I consider myself a realist. Part of being an engineer.
Again, this is just the drawing board. Please don't jump two steps ahead in the process and tear apart initial thoughts. I really don't think calculations are a good idea yet, especially with the amount of time they would take up. There's still too many ideas floating around. In place of calculations, I'm just using existing frames of reference.
Why would the calcs take that much time? A quick run on numbers regarding wind surface area required and materials weight would take minutes.

I'm not jumping two steps ahead, I'm explaining to you what you need to consider. Failure to prepare for what is required will almost certainly complicate things in the latter stages.

First you need a rough wing area in relation to mass of person + system. Once you have that, you know what you're working to create. Then you can brainstorm how to achieve it. Otherwise all the sketches in the world aren't going to mean anything if they don't relate to the reality of the situation.

* _Provided data_
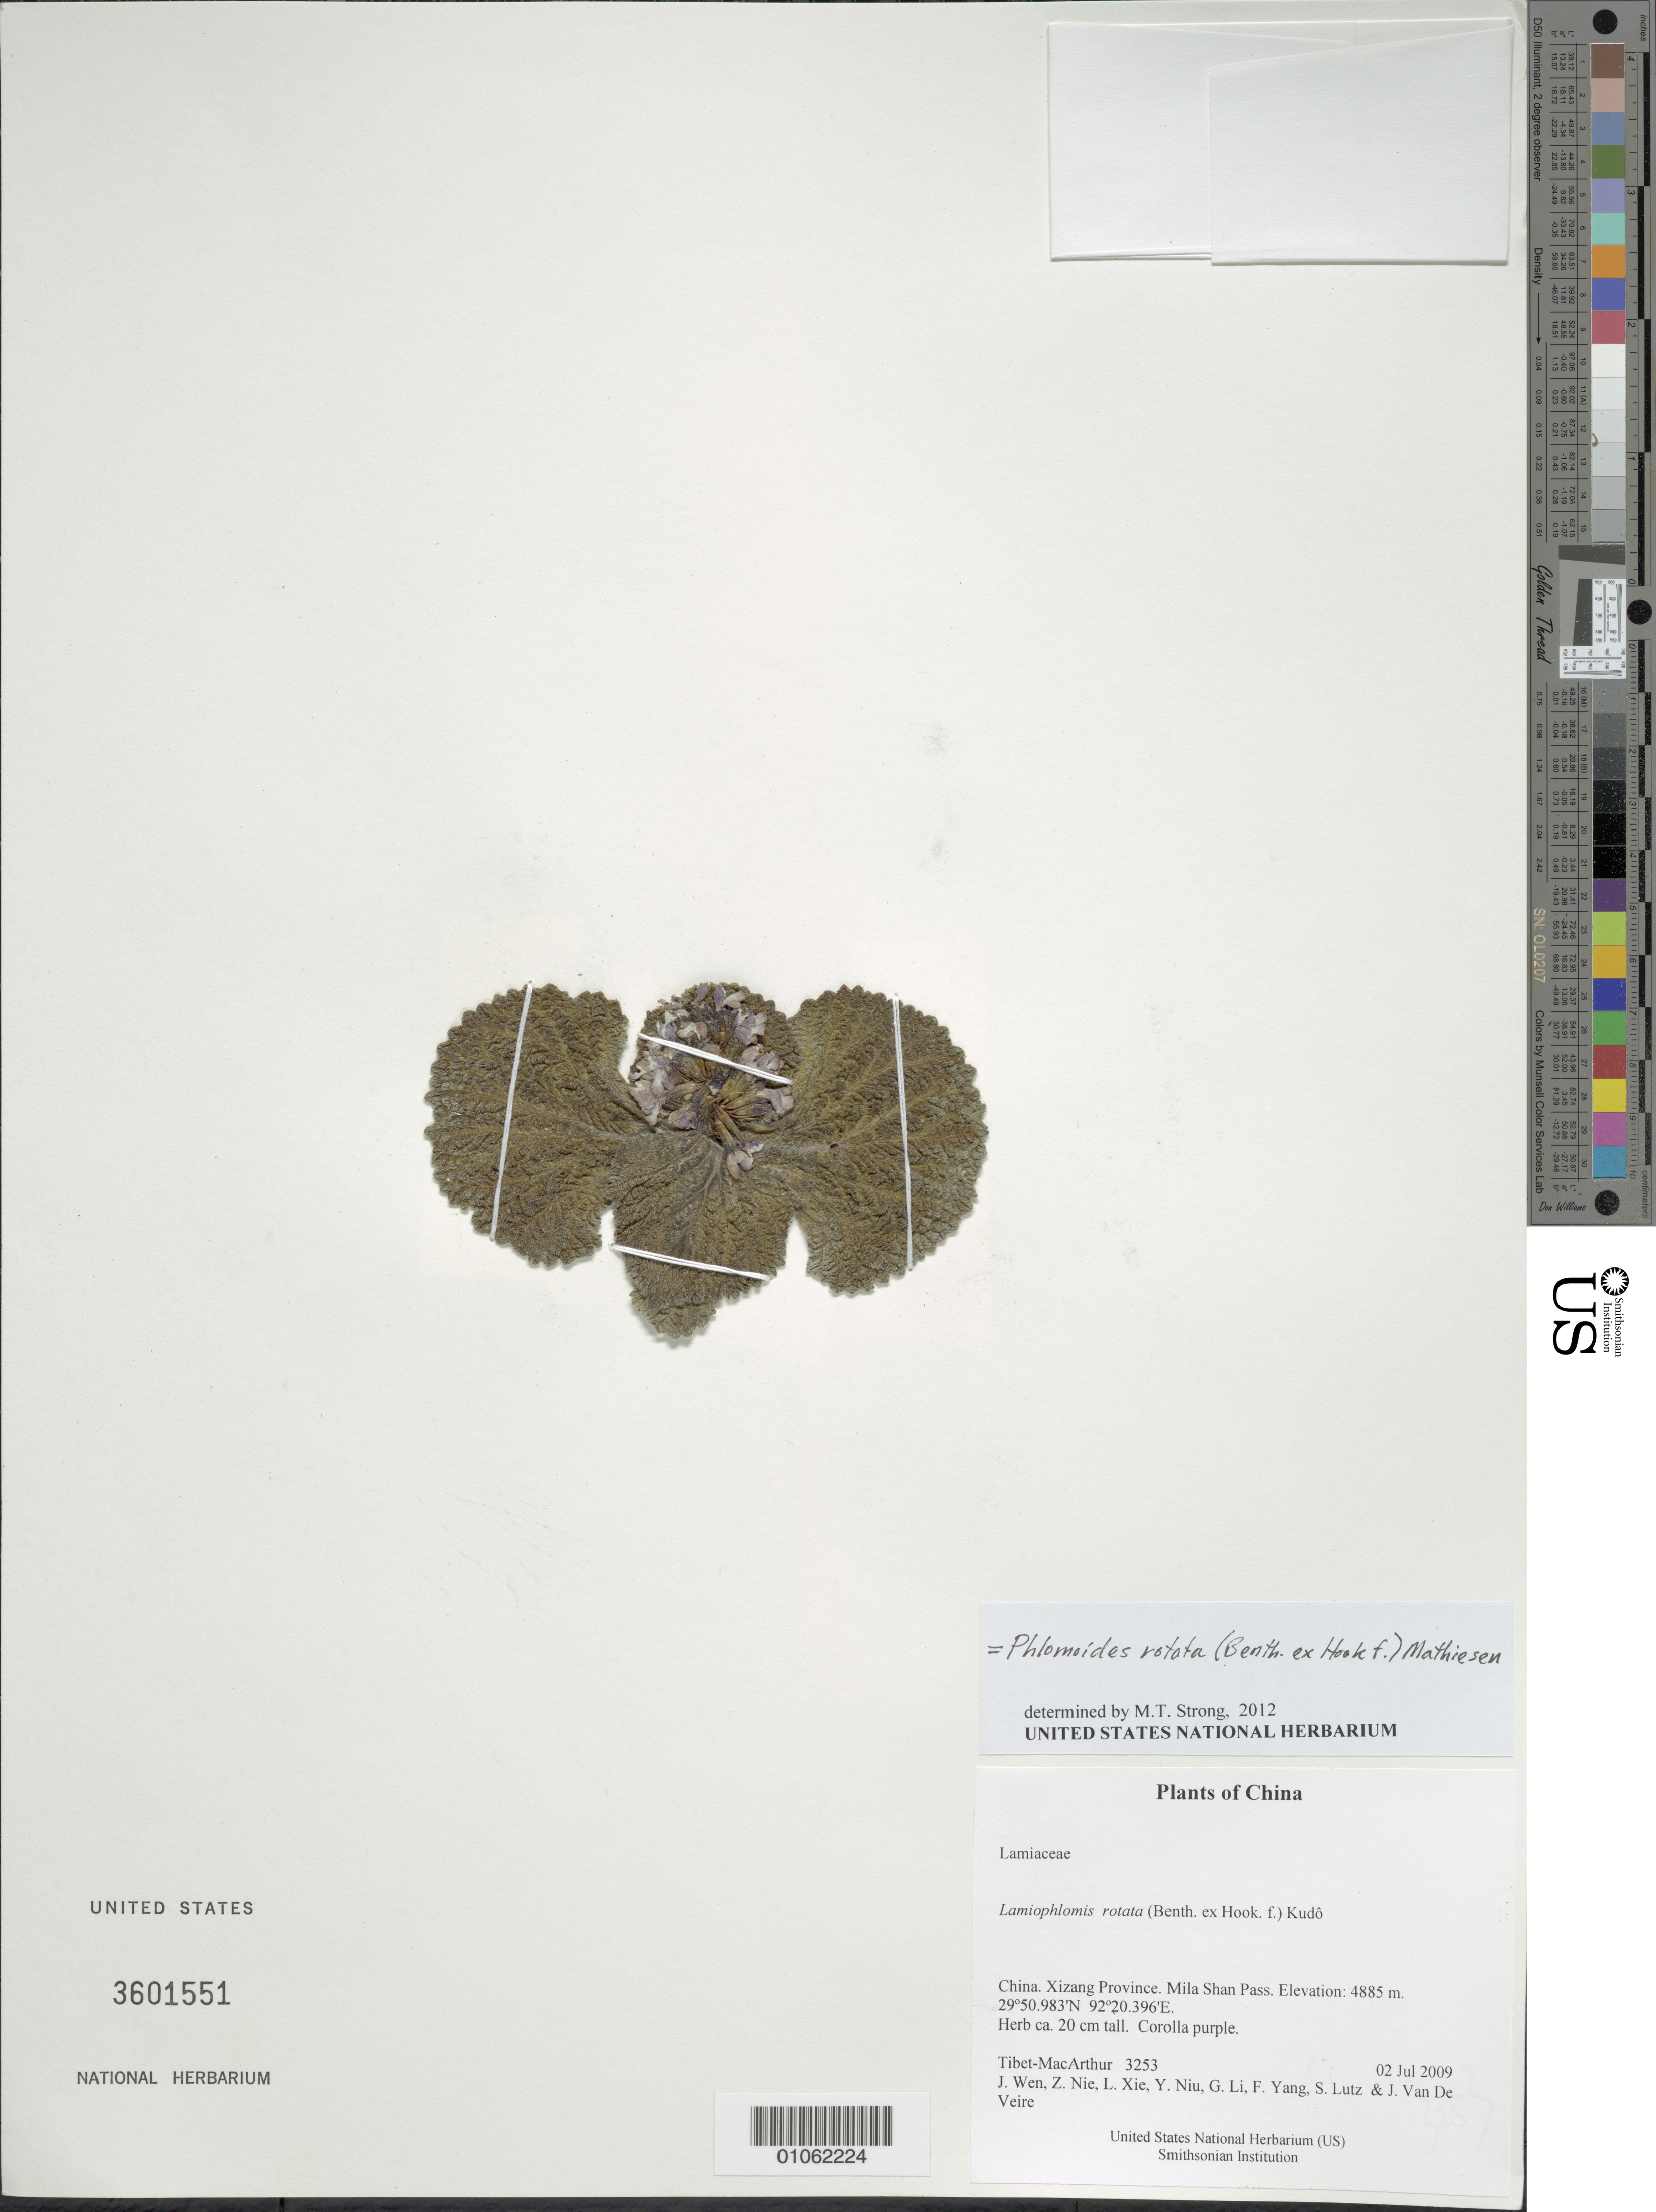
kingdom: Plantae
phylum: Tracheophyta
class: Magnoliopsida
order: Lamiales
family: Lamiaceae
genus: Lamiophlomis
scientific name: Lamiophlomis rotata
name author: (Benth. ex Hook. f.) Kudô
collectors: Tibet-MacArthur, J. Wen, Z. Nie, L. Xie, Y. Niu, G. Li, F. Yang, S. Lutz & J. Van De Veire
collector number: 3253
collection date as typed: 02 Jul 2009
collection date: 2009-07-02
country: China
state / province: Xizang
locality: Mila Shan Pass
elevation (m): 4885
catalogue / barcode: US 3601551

* _Jobs_
#1 According to the wing design discussion, what do you need to work out first?
#2 Update the part of the wing design discussion starting at "Again, this is" and ending at "would take minutes.", with "drawing board" changed to "planning stage".
The items above come from a separate source.

* _Answers to each task_
#1 A rough wing area in relation to the mass of the person plus the system.

#2
Again, this is just the planning stage. Please don't jump two steps ahead in the process and tear apart initial thoughts. I really don't think calculations are a good idea yet, especially with the amount of time they would take up. There's still too many ideas floating around. In place of calculations, I'm just using existing frames of reference.
Why would the calcs take that much time? A quick run on numbers regarding wind surface area required and materials weight would take minutes.